I lavoratori bolognesi della Perla, il noto marchio di lingerie made in Italy, sono in protesta da ieri per far sentire la loro voce in difesa degli oltre 100 posti di lavoro a rischio. La prima giornata di contestazione è stata all’insegna di uno sciopero con adesione del 100 per cento, indetto da Filctem-Cgil, Femca-Cisl e Uiltec-Uil di Bologna contro l’apertura delle procedure di mobilità per 126 dipendenti di due società del gruppo, mentre oggi si è tenuto nella sede della Regione Emilia-Romagna un tavolo di crisi con la partecipazione degli esponenti dei sindacati e dell’azienda, la holding olandese Sapinda, alla quale La Perla era stata ceduta da Silvio Scaglia nel febbraio 2018. L’azienda ha ribadito di non essere intenzionata a ritirare i licenziamenti e Filctem e Cgil hanno chiesto al ministero dello Sviluppo di aprire un tavolo.
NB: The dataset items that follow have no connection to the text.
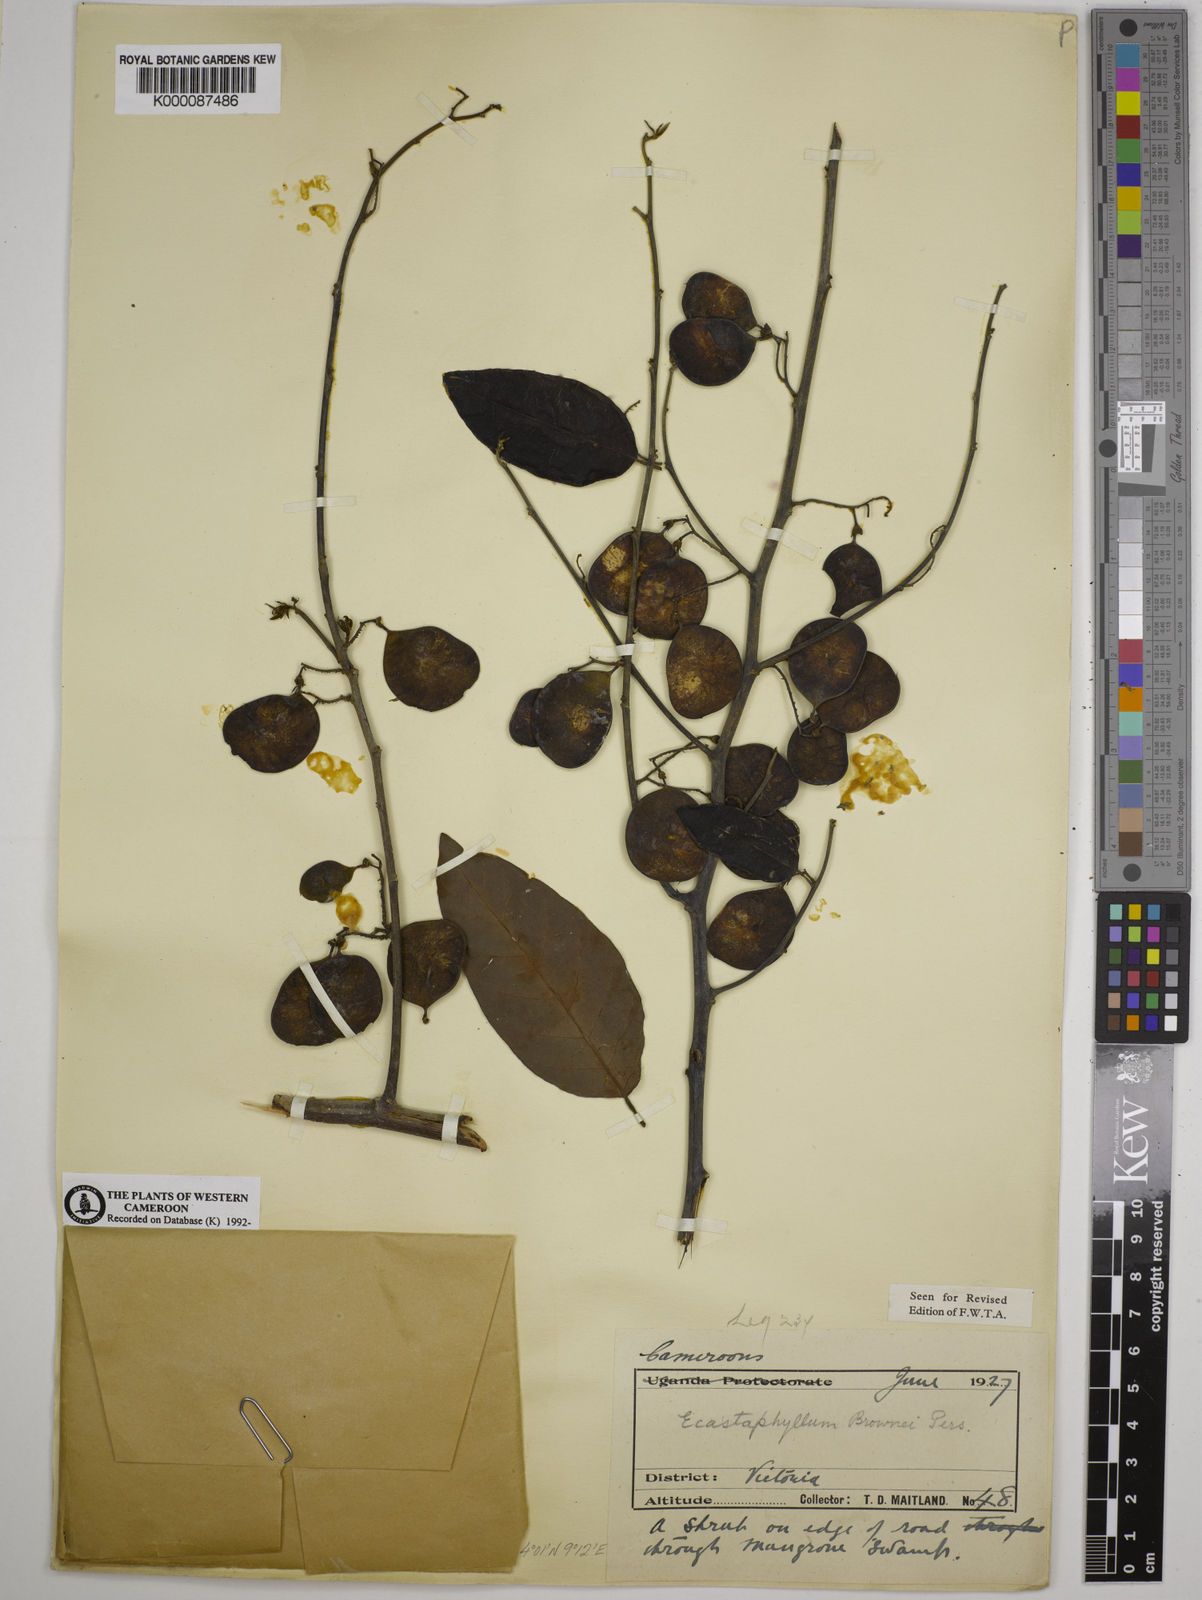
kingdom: Plantae
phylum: Tracheophyta
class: Magnoliopsida
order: Fabales
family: Fabaceae
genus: Dalbergia
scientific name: Dalbergia ecastaphyllum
Secondo la segretaria della Filctem Sonia Paoloni l’azione della proprietà può preludere lo spostamento all’estero dell’intera produzione.

Il segretario della Cgil Maurizio Landini assicura che il sindacato cercherà di portare all’attenzione del del governo e delle istituzioni locali la questione e assicura: “Non lasceremo sole le lavoratrici”. Per Landini è un fatto grave ed è inspiegabile – aggiunge – la scelta di eliminare, su 1.200 dipendenti nel mondo, proprio quelli di Bologna, città in cui l’azienda è nata e in cui risiede la tradizione del prodotto leader del settore. “Si smonta l’impresa spingendola fuori dall’Italia – dice il leader della Cgil – e si confermano i sospetti che l’acquisto da parte del Fondo Sapinda sia stato un gioco finanziario, senza alcuna logica industriale: nessun progetto di sviluppo, un piano industriale fatto solo di tagli del personale”.